On Sunday’s broadcast of NBC’s Meet the Press, Vice President JD Vance gave Americans an insider’s look into the ongoing Trump-led negotiations aimed at ending the costly and grinding Russia-Ukraine war. For the first time in years, he suggested, Russia has begun to bend.
WELKER asked whether Moscow might simply be stringing President Trump along, noting that the Russian foreign minister recently claimed there was no meeting planned between Putin and Zelenskyy and insisted “there needs to be an agenda first.”
VANCE responded firmly: “No, not at all, Kristen. I think the Russians have made significant concessions to President Trump for the first time in three and a half years of this conflict. They’ve actually been willing to be flexible on some of their core demands. They’ve talked about what would be necessary to end the war. Of course, they haven’t been completely there yet, or the war would be over. But we’re engaging in this diplomatic process in good faith. We are trying to negotiate as much as we can with both the Russians and the Ukrainians to find a middle ground to stop the killing. I think what the president has tried to do here is try to engage in very aggressive, very energetic diplomacy because this war is not in anyone’s interest. It’s not in Europe or the United States’s interest. We don’t think it’s in Russia or Ukraine’s interest to keep going. So we’re going to keep on pushing for a diplomatic solution. And one final point about this, Kristen. If you look historically, whenever you have a complicated war with a lot of death and destruction, it kind of goes in fits and starts. There are hills and valleys to the negotiation. We sometimes feel like we’ve made great progress with the Russians, and sometimes, as the president has said, he’s been very frustrated with the Russians. And we’re going to keep on doing what we have to do to bring this thing to a close. I don’t think it’s going to happen overnight. I think that we’re going to continue to make progress. But, ultimately, whether the killing stops, that determination is going to belong to whether the Russians and Ukrainians can actually find some middle ground here.”
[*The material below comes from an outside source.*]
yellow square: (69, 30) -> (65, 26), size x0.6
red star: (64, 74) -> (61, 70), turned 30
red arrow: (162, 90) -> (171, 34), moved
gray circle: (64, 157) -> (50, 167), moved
The exchange highlights a striking shift. For nearly four years, Moscow’s posture has been rigid, uncompromising, and openly dismissive of Western overtures. Now, under Trump’s pressure, there appears to be movement. The vice president’s framing makes clear: unlike the bureaucratic drift of prior years, this is a moment of real engagement where America is again leading—through direct diplomacy instead of endless blank checks.
WELKER pressed further, pointing to Moscow’s rejection of Trump’s ceasefire plan, the lack of any confirmed summit, and Russia’s recent strike on a U.S.-linked factory in Ukraine that fortunately killed no one. She asked what made Vance think Putin was serious about peace.
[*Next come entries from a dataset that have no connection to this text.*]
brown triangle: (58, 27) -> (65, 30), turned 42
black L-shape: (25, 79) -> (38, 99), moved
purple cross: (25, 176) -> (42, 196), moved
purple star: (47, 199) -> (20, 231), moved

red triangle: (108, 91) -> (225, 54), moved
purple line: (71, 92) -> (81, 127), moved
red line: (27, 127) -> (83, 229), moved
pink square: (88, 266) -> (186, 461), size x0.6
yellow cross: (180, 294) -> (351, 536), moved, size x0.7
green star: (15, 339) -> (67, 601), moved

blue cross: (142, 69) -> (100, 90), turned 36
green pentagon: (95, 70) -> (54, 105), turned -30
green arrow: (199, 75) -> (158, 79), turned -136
VANCE replied: “Well, I didn’t say they conceded on everything. But what they have conceded is the recognition that Ukraine will have territorial integrity after the war. They’ve recognized that they’re not going to be able to install a puppet regime in Kyiv. That was, of course, a major demand at the beginning. And importantly, they’ve acknowledged that there is going to be some security guarantee to the territorial integrity of Ukraine. Again, have they made every concession? Of course, they haven’t. Should they have started the war? Of course, they haven’t. But we’re making progress, Kristen. And what I, I admire about the president in this moment is he’s not asking three and a half years ago. He’s not, you know, trying to focus on every nitpicky detail of how this thing started three and a half years ago. He’s trying to focus on the nitpicky details of now, of what do the parties disagree on? What do they agree on? And how do you build a foundation from one side of that ledger to the other so that you can stop the killing?”
That statement captures Trump’s approach: forward-looking, pragmatic, and focused on results rather than endless posturing about the past. In contrast to Washington’s entrenched habit of finger-pointing and pouring out taxpayer dollars with no end in sight, this strategy prioritizes peace through strength and persistence.
The implications are significant. If Russia is now willing to recognize Ukraine’s territorial sovereignty, that undercuts one of Moscow’s earliest and most aggressive ambitions—the installation of a compliant regime in Kyiv. Such movement signals that sustained diplomatic pressure, backed by America’s leverage, is more effective than indefinite escalation or open-ended spending.
This moment also reminds Americans of a larger truth: wars of this complexity rarely resolve in one dramatic breakthrough. They grind on, with brief advances and setbacks, until leaders with determination and vision step in to steer events toward resolution. For the first time in years, Americans are seeing evidence that such progress may be possible.
While no one should underestimate the difficulty of securing peace, the developments Vice President Vance described show that under Trump’s leadership, the U.S. is once again pursuing common-sense diplomacy that puts American interests first and seeks to prevent more needless loss of life abroad.